Predicting the price of an apartment

Using the Python machine learning package scikit-learn, we perform a regression analysis on the housing data described previously. We train regression models in order to predict the price of an apartment given its size, number of rooms, distance to the city centre and monthly fee.

We begin by setting up a pipeline using the Pipeline() class of scikit-learn. This chains together various data preprocessing tools and makes it easy to perform a series of operations on a given data set. We impute missing data values with the mean value of the respective feature and scale the features to have zero mean and unit variance. The latter step typically improves the performance of the models.

We look at the following models:

  • Decision tree regressor.
  • Random forest regressor.
  • Multilayer Perceptron regressor. Neural network regressor.
  • Gradient boosted tree regressor. This model does not come from scikit-learn, and is the XGBRegressor() estimator from the package XGBoost.

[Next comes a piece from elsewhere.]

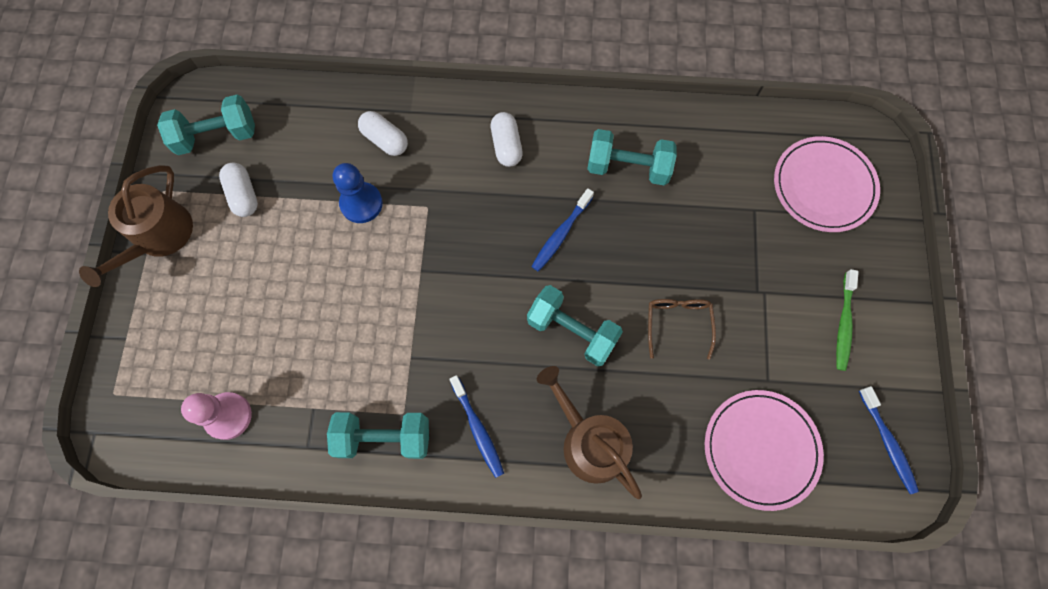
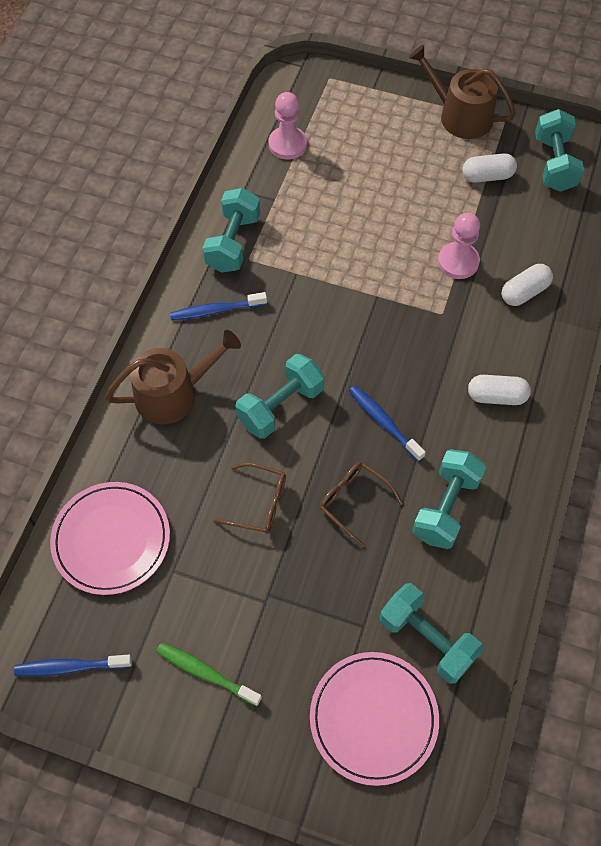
camera: 105 degrees right, 10 degrees down
(361, 203) = (458, 262): blue pawn -> pink pawn
(648, 242) = (353, 501): none -> brown glasses
(746, 160) = (427, 639): none -> turquoise dumbbell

In all models we consider a five-fold cross-validation. In this procedure, the training data is split into five subsets, and each of these is used as a validation set once, with the remaining four sets used for training. This gives five validation scores, we aim to minimise the mean of these to end up with a good model. We use the mean absolute error for the score, which gives the mean value of the absolute value of the differences between predictions and ground truths (from the validation set) for a given cross validation fold.

Decision tree

In this model, the training data is splito into successively smaller classes, in order to build up a set of binary rules that can be applied to other datasets. One ends up with leaves, at the end of each path through the tree. A tree with too many leaves is prone to overfitting, which will be reflected by bad cross validation scores. Therefore we scan over the maximum number of leaves, given by the parameter max_leaf_nodes, in order to find the optimal number. We find that the best maximum number of leaves is 100, which also happens to be the default number for this estimator.

The best value that we find for the mean of the five cross validation scores using the training set is about 667 000 kr, a relatively large number. To get a better understanding of this number, we can divide by the mean of the prices in the training data. In this case we then get 0.194, i.e. on average the error in the predicted price is just below 20%.

Random forest regressor

Several randomly constructed decision trees are combined and averaged over, which typically gives a better estimation than a single tree.

Apart from the max_leaf_nodes parameter considered above for the deicision tree, we here consider also the n_estimators parameter, which gives the number of trees in the forest. We find that for both these parameters, the average of the cross validation scores tends to decrease as the parameters are increased. However, in both cases the curve flattens out at some value and is almost flat afterwards. We find that this happens for max_leaf_nodes of 1500 and n_estimators of 100.

The best value we find for the average of the five cross validation scores for the random forest regressor is about 551 000 kr, which is about 0.160 when divided by the mean of the training data prices.

Neural network

The number and size of the hidden layers in the neural network are important to determine how good the neural network regressor performs. We have considered a number of different choices for size of each layer and the depth of the network in order to find good numbers for these. In none of the cases we try, the neural network performs better than the random forest regressor, with scores ranging from extremely poor (<90%) to about 17.5% when divided by the average of the training data prices.

Gradient boosted tree regressor

The XGBoost regressor is similar to a random forest regressor in that it combines an ensemble of decision trees to make stronger predictions, but different in how the training is performed.

We first use the early_stopping_rounds parameter to find the best number for the n_estimators parameters (which plays the same role as for the random forest regressor). In this procedure we also optimise the learning_rate parameter, which is a step size parameter that can reduce overfitting. In the early stopping rounds procedure, one controls the training against a validation data set to check if predictions are improving when changing the earlier mentioned parameters. If the prediction on the validation set does not improve for the chosen value of early_stopping_rounds, the training stops and the corresponding value for n_estimators is picked. In this procedure, we use 20% of the training data for validation, and the rest of the training data for training.

We loop over various learning rates and find that the value 0.13 of the learning rate is a good choice with a corresponding value of 246 for the value of n_estimators. For this choice we get an average of 579 000 kr of the mean absolute error cross validation scores, or 0.169 when divided by the average of the training prices.

Summary

The best model in our comparison is the random forest regressor. The prediction is not very good however, reaching at best a mean absolute error of about 16% when divided by the average selling price. And in fact, all models except the decision tree reach about this value or just above for the error. Most likely the main improvement in this analysis would be to add more data. One could also think about the possibility to add more features, ideally features that are not very correlated with the ones used here, such as the average income in the area around an address, travel time with public transport to the city centre rather than just the distance or other interesting features.